Anthropic publishes the “system messages” that thrill Claude

remon3 weeks ago

88 2 minutes read

Anthropic publishes the “system messages” that thrill Claude

Generative AI models aren’t really human-like. They have no intelligence or personality: they’re simply statistical systems that predict the most likely next words in a sentence. But like interns in a tyrannical workplace, they TO DO follow the instructions without complaint — including the initial “system prompts” that prepare the models with their basic qualities and what they should and should not do.

All generative AI vendors, from OpenAI to Anthropic, use system prompts to prevent (or at least try to prevent) models from behaving incorrectly, and to guide the overall tone and sentiment of the models’ responses. For example, a prompt might tell a model to be polite but never apologetic, or to be honest about the fact that it can’t possibly know everything.

But vendors typically keep system prompts secret, probably for competitive reasons, but also perhaps because knowing the system prompt can suggest ways to bypass it. The only way to expose the GPT-4o system prompt, for example, is with a prompt injection attack. And even then, the system output cannot be completely trusted.

However, Anthropic, in its ongoing effort to present itself as a more ethical and transparent AI provider, has released the system prompts for its latest models (Claude 3.5 Opus, Sonnet, and Haiku) in the Claude iOS and Android apps and on the web.

Alex Albert, Anthropic’s head of developer relations, said in a post on X that Anthropic plans to make this type of disclosure a regular thing as it updates and refines its system prompts.

We’ve added a new release notes section on system prompts to our docs. We’ll be recording the changes we make to the default system prompts on Claude dot ai and our mobile apps. (The system prompt does not affect the API.) pic.twitter.com/9mBwv2SgB1

— Alex Albert (@alexalbert__) August 26, 2024

The latest prompts, dated July 12, are very clear about what Claude models can’t do, such as “Claude cannot open URLs, links, or videos.” Facial recognition is a big no-no; the system prompt in Claude 3.5 Opus tells the model to “always react as if it were completely blind to faces” and to “avoid identifying or naming humans in (images).”

But the prompts also describe certain personality traits and characteristics – traits and characteristics that Anthropic would like the Claude models to exemplify.

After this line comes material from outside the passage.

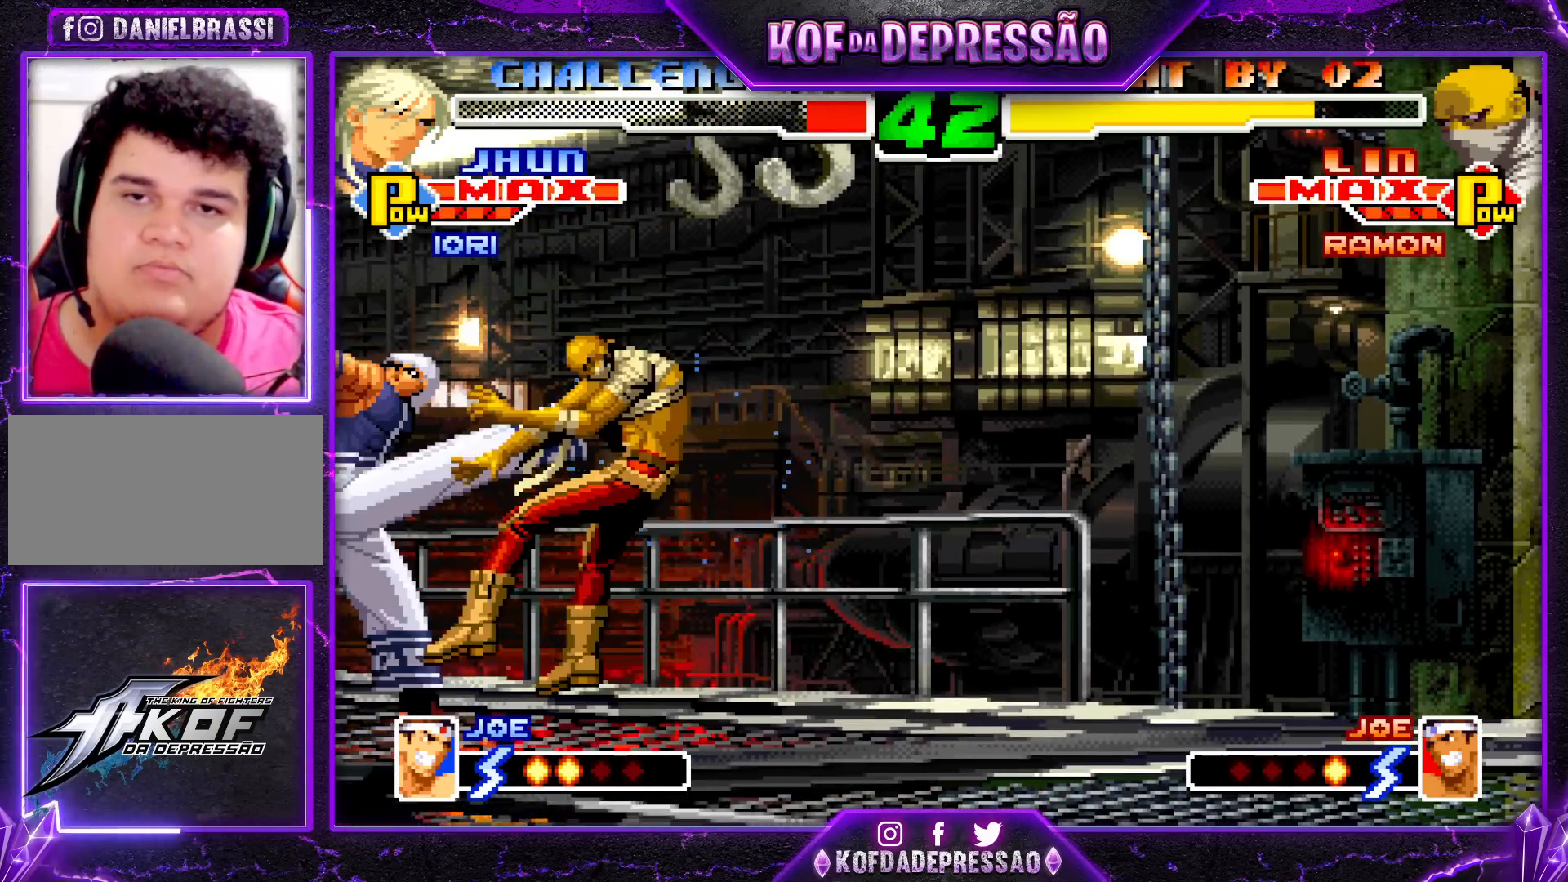
{"buttons": [], "left_stick": "center", "events": [[233, "left_stick", "center"], [367, "TRIANGLE", "down"], [383, "CROSS", "down"], [383, "SQUARE", "down"], [417, "CROSS", "up"], [433, "SQUARE", "up"], [433, "TRIANGLE", "up"]]}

Opus’s introductory message, for example, states that Claude should come across as “highly intelligent and intellectually curious” and that he “enjoys hearing what humans think about an issue and participating in discussions on a wide variety of topics.” It also asks Claude to approach controversial topics with impartiality and objectivity, providing “thoughtful thoughts” and “clear information”—and to never begin his answers with the words “certainly” or “absolutely.”

This is all a bit strange for this human, these system messages, which are written like an actor in a play might write a character analysis sheet. Opus’ message ends with “Claude is now being connected to a human,” which makes Claude seem like some sort of consciousness on the other side of the screen whose sole purpose is to cater to the whims of his human interlocutors.

But of course, this is an illusion. If the instructions given to Claude teach us anything, it is that without help and without human support, these models are frighteningly blank pages.

With these new system changelogs (the first of their kind from a major AI vendor), Anthropic is putting pressure on its competitors to publish the same ones. It remains to be seen whether the gamble works.

remon3 weeks ago

88 2 minutes read

remon

Related Articles

Phil Spencer and the Battle for Xbox’s Soul

Warhammer 40,000: Space Marine 2 – Official Trailer – IGN

What’s Up With Destiny 2’s Controversial Final Shape Raid Date?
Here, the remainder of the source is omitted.